A Day in the Life of PubMed: Analysis of a Typical Day’s Query Log
- aUniversity of Texas School of Health Information Sciences at Houston, Houston, TX
- bDepartment of Pediatrics, Division of Pediatric Critical Care, University of Texas School of Medicine at Houston, Houston, TX
- cDepartment of Medical Informatics & Clinical Epidemiology, Oregon Health & Science University, Portland, OR
- dDepartment of Internal Medicine, Division of General Internal Medicine, University of Texas School of Medicine at Houston, Houston, TX
- Correspondence and reprints: Dr. Elmer V. Bernstam, University of Texas School of Health Information Sciences at Houston, 7000 Fannin St. Suite 600, Houston, TX 77030; (e-mail: <Elmer.V.Bernstam{at}uth.tmc.edu>)
- Received 1 July 2006
- Accepted 6 December 2006
Abstract
Objective To characterize PubMed usage over a typical day and compare it to previous studies of user behavior on Web search engines.

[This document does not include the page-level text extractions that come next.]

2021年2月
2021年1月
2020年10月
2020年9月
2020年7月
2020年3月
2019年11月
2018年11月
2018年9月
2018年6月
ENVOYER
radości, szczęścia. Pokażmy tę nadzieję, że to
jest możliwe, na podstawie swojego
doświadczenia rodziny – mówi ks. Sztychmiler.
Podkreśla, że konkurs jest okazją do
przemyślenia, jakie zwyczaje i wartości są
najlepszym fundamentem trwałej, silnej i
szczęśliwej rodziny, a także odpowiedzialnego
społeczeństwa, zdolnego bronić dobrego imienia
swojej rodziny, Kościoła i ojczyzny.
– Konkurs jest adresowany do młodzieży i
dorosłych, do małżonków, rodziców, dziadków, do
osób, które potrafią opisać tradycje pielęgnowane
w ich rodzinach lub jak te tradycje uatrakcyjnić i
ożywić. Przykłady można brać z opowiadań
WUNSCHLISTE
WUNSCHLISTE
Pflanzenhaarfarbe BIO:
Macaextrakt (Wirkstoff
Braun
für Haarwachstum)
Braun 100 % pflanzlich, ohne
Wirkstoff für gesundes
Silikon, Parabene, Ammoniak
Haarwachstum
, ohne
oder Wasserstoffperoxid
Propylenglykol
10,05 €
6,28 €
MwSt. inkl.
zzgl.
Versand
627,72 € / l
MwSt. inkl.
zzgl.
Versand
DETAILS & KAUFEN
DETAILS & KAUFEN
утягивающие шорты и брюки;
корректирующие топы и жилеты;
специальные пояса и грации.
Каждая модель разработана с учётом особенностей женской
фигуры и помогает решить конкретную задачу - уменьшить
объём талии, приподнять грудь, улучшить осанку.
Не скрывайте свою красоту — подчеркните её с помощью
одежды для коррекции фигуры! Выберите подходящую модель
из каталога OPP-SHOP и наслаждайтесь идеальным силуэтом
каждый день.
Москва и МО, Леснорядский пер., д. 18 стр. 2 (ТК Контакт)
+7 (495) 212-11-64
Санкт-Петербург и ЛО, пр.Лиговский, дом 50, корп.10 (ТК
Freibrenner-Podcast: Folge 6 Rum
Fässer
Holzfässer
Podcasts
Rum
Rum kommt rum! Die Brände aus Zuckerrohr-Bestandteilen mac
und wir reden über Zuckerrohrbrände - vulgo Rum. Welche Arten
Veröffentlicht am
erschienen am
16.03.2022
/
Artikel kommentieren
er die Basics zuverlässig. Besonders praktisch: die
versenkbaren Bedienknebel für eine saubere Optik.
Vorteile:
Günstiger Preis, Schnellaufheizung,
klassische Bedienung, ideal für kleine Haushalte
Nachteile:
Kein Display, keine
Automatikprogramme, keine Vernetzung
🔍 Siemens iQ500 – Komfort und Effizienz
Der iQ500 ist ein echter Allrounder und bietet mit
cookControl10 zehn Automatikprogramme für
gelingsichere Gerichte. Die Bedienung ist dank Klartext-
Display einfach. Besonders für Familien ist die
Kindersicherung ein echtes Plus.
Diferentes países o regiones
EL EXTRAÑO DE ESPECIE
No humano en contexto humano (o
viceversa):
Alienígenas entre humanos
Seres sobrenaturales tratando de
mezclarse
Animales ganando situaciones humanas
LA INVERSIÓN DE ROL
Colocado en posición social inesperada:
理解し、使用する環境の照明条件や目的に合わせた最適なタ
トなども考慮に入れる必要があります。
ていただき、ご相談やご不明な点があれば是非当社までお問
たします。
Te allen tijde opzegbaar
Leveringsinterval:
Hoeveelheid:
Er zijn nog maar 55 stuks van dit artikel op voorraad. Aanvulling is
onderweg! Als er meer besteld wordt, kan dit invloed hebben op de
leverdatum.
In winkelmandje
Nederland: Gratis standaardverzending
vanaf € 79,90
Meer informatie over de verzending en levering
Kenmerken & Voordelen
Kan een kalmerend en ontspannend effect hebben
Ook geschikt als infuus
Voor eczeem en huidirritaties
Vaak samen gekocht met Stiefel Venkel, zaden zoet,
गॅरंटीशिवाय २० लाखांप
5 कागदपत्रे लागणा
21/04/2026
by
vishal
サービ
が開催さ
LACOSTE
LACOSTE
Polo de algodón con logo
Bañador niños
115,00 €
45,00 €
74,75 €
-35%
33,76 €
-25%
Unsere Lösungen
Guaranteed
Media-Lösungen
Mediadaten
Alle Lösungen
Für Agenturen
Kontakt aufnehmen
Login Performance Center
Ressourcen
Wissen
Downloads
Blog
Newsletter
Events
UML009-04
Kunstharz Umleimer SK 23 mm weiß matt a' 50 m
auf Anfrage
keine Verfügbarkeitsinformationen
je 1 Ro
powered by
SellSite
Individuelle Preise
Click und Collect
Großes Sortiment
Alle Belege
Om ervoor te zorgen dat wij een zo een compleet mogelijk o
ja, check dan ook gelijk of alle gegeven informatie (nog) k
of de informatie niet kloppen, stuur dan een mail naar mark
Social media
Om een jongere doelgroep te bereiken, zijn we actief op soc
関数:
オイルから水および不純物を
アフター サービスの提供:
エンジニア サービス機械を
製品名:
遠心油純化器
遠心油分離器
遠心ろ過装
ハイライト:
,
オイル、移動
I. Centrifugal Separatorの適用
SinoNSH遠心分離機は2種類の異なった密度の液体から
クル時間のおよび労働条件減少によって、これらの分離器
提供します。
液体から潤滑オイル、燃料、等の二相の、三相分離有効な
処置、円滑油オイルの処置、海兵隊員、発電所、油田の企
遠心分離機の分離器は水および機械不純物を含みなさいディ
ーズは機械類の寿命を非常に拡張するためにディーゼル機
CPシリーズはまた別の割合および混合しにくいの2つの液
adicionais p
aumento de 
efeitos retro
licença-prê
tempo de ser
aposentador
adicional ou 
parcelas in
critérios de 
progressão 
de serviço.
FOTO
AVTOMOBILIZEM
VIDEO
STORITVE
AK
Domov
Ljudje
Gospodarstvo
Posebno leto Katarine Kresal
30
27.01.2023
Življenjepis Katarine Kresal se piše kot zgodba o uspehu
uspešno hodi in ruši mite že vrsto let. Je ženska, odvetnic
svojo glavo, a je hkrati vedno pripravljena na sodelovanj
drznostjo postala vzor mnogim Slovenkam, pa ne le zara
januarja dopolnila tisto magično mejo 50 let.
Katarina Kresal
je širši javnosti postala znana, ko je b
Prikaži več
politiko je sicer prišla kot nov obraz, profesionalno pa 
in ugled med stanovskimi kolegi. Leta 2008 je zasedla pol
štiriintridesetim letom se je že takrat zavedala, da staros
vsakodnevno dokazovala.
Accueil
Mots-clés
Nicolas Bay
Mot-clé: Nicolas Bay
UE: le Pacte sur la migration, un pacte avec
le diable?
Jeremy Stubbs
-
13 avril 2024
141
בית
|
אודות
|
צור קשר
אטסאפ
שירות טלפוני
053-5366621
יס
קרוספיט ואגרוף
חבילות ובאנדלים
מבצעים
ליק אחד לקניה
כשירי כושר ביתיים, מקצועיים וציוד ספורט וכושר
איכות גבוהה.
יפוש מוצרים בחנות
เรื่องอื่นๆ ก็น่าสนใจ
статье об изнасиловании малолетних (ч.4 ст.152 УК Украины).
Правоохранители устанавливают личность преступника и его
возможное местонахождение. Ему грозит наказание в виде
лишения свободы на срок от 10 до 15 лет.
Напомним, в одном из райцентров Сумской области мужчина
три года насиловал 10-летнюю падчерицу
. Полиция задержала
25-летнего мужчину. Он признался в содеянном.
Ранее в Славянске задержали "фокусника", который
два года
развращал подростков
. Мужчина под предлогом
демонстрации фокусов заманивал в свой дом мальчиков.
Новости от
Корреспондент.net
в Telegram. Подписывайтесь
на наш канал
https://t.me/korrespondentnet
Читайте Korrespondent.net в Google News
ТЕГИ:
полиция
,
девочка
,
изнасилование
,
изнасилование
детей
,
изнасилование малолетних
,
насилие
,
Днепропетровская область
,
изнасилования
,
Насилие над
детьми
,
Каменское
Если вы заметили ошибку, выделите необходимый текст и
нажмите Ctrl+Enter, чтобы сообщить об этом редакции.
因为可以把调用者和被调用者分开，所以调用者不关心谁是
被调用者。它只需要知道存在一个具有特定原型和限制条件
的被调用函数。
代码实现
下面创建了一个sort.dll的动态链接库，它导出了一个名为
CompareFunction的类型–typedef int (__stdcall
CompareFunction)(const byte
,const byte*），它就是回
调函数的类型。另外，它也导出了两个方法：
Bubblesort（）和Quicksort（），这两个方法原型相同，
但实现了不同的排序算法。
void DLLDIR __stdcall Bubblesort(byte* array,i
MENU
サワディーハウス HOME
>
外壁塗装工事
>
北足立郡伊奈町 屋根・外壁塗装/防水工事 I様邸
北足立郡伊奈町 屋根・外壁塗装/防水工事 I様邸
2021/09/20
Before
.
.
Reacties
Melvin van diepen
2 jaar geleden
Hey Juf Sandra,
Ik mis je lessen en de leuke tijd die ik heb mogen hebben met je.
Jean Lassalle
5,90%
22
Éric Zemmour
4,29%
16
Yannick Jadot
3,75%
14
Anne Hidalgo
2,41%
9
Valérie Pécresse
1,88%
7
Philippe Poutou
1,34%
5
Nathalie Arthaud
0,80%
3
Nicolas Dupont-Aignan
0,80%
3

Design We performed a lexical and semantic analysis of 2,689,166 queries issued on PubMed over 24 consecutive hours on a typical day.
Measurements We measured the number of queries, number of distinct users, queries per user, terms per query, common terms, Boolean operator use, common phrases, result set size, MeSH categories, used semantic measurements to group queries into sessions, and studied the addition and removal of terms from consecutive queries to gauge search strategies.
Results The size of the result sets from a sample of queries showed a bimodal distribution, with peaks at approximately 3 and 100 results, suggesting that a large group of queries was tightly focused and another was broad. Like Web search engine sessions, most PubMed sessions consisted of a single query. However, PubMed queries contained more terms.
Conclusion PubMed’s usage profile should be considered when educating users, building user interfaces, and developing future biomedical information retrieval systems.
Footnotes
-
Supported in part by a training fellowship from the W. M. Keck Foundation to the Gulf Coast Consortia through the Keck Center for Computational and Structural Biology, NLM grant 5K22LM008306 and NCRR grant 1UL1RR024148.